When the CPU can tell that a later instruction doesn't depend on the previous value of a register, it's free to rename it. The result is that two independent registers get used even though only one was ever directly referenced. In reality, there are a _huge_ number of registers available on modern processors. Estimates place Skylake, Zen, and Cortex-X1 at 200+, with the M1 at 600+. The ISA just doesn't provide a way to access them directly. (If you want to read about this, the term to look up is reorder buffer.)
Also, there is a giant out of order buffer for stores waiting to be written back to L1. That buffer does indeed have to keep track of cache locations, which directly map to memory addresses, which sometimes happen to refer to stack locations. So in a sense, what you suggested already exists. (If you want to read about this, the term to look up is store buffer.)
> it seems much easier to find parallelism if a bunch of adjacent instructions are explicitly independent
That would indeed make things simpler in some cases. However, many operations such as loading a value into a register (ex mov, [addr]) or zeroing it (ex xor eax, eax) explicitly break the dependency chain by definition. Cases where the CPU fails to properly account for this are documented as false dependencies.
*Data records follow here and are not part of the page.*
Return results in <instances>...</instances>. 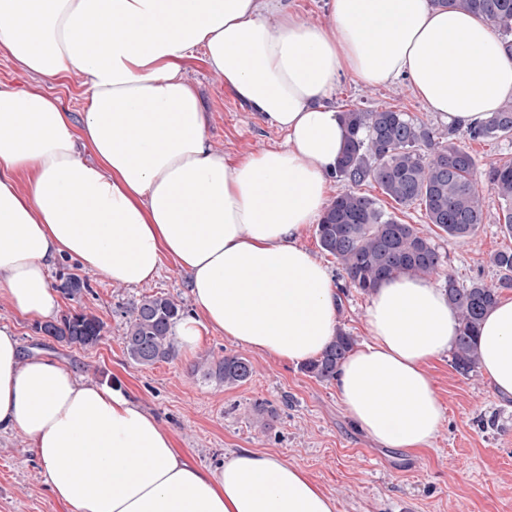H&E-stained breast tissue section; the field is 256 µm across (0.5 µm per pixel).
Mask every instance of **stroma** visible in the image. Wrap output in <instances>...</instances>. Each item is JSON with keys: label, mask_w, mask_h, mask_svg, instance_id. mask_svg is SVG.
<instances>
[{"label": "stroma", "mask_w": 512, "mask_h": 512, "mask_svg": "<svg viewBox=\"0 0 512 512\" xmlns=\"http://www.w3.org/2000/svg\"><path fill=\"white\" fill-rule=\"evenodd\" d=\"M185 75L194 85L207 114L212 148L233 156L256 154L282 146L285 134L263 122L224 85L222 75L200 60L187 62ZM41 91L58 99L73 122H80L85 86L72 73L48 82L0 53V90ZM332 104L339 111L388 107L409 113L436 128L444 123L415 96L408 82L365 87L341 78ZM399 221L423 228L439 246L444 264L431 281L443 285L446 275L459 283L480 277L497 280L489 263L498 251L512 249V235L498 221L497 197L484 196V222L463 240L448 239L427 224L419 206L403 208L374 183L362 186ZM84 279L89 289L77 298L61 296V312L84 309L99 317L103 339L95 347H71L44 335L36 322L19 315L0 296V326L15 330L24 355L40 354L70 370L77 378L126 391L160 427L170 433L175 449L191 464L210 469L225 455L249 448L280 457L302 468L336 501V512H512V400L497 396L484 374L464 376L452 366L451 354L430 362L426 371L445 410L432 447L412 451L386 448L360 431L345 413L336 385L307 376L298 365L253 351L224 335L204 332L191 353L152 366L132 363L124 352L122 310L142 296L165 293L182 301L186 315L196 311L187 276L164 259L157 279L140 287L112 282L104 273L70 260L51 265V286L66 278ZM367 294L340 291L338 326L358 344L368 343L364 323ZM228 354L249 359L253 377L227 388L207 379L196 366ZM276 409L269 429L253 415L254 400ZM0 512H69L51 495L44 470L21 433L0 435Z\"/></svg>", "instance_id": "obj_1"}]
</instances>
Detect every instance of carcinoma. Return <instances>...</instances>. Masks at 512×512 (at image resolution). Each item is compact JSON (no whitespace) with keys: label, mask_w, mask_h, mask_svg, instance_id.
Returning a JSON list of instances; mask_svg holds the SVG:
<instances>
[{"label":"carcinoma","mask_w":512,"mask_h":512,"mask_svg":"<svg viewBox=\"0 0 512 512\" xmlns=\"http://www.w3.org/2000/svg\"><path fill=\"white\" fill-rule=\"evenodd\" d=\"M484 17L503 41L512 40V0H431ZM348 130L336 165V179L345 189L325 207L315 234L321 249L336 259L341 278L365 294L398 276L424 278L438 273L441 253L433 239L414 224H404L354 188L374 182L396 204L424 208L427 223L450 239L472 236L484 218V196L469 148L455 142V130H438L406 112L387 108L351 109L343 113ZM471 141L512 136V105H506L466 131ZM487 190L500 202L503 226L512 234V162L494 163L484 171ZM490 263L500 272L497 282L481 279L444 282L448 302L458 314L459 334L452 365L463 375L479 368L477 338L484 315L512 290V251H499ZM185 314L182 303L165 294L142 296L122 312L127 318L123 336L128 359L149 366L174 358L173 327ZM68 345L93 347L104 337V323L84 310L65 314L59 322L40 327ZM356 340L339 329L323 351L301 370L320 381H334L338 368ZM226 387L246 383L253 374L248 359L226 355L195 367Z\"/></svg>","instance_id":"cac0c4a2"}]
</instances>
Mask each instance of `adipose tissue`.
Masks as SVG:
<instances>
[{
    "mask_svg": "<svg viewBox=\"0 0 512 512\" xmlns=\"http://www.w3.org/2000/svg\"><path fill=\"white\" fill-rule=\"evenodd\" d=\"M308 22L286 0H0V52L87 88L73 122L55 99L0 90V294L37 321L60 308L59 258L142 286L164 258L189 276L198 316L174 333L194 350L211 329L291 363L336 332L337 290L298 240L317 223L347 129L330 104L341 78L410 82L428 111L467 129L512 99V52L490 23L431 0H328ZM202 58L283 146L214 151L184 65ZM94 157L79 159V147ZM25 185H18L17 175ZM371 336L336 377L357 427L388 448L430 447L444 419L426 364L453 348L443 288L399 276L372 293ZM480 368L512 400V300L484 317ZM20 432L71 512H336L302 469L241 449L189 465L121 389L23 357L0 327V432Z\"/></svg>",
    "mask_w": 512,
    "mask_h": 512,
    "instance_id": "adipose-tissue-1",
    "label": "adipose tissue"
}]
</instances>
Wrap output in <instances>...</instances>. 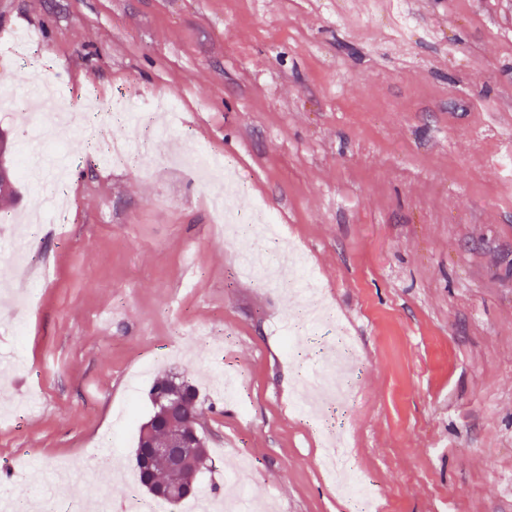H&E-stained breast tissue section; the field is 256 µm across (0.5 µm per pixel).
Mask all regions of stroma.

> the compiler can then help the cpu keeping all those instruction units fed
The "compiler handles ordering" thing was tried with Itanium. It seems it didn't go so well.
The CPU is free to simultaneously load two different pieces of data into the "same" register and execute two independent instruction streams on that "single" register thanks to renaming. Speculative execution helps when the CPU can't be completely certain that there isn't a dependency.
For particularly complicated sequences, the compiler spilling due to running out of named registers could indeed pose an issue. However, the CPU is free to elide a store followed by a load if it determines that the address is the same. (If you want to read about this, terms to look up include store-to-load forwarding and load-hit-store.)
I have vTune installed so I guess I could investigate this if I dig out the right PMCs
0 lsd_uops
1,092,318,746 idq_dsb_uops ( +- 0.49% )
4,045,959,682 idq_mite_uops ( +- 0.06% )
The LSD is disabled in this chip (Skylake) due to errata, but we can see only 1/5th of the uops come from the uops cache. However, the more relevant experiment in terms of power is how many cycles is the cache active instead of the decoders: 0 lsd_cycles_active
378,993,057 idq_dsb_cycles ( +- 0.18% )
1,616,999,501 idq_mite_cycles ( +- 0.07% )
The ratio is similar: the regular decoders are not active only around 1/5th of the time.In comparison, gzipping a 20M file looks a lot better:
0 lsd_cycles_active
2,900,847,992 idq_dsb_cycles ( +- 0.07% )
407,705,985 idq_mite_cycles ( +- 0.33% )Forget Bitcoin mining... how many tons of CO2 are released annually decoding the X86 instruction set?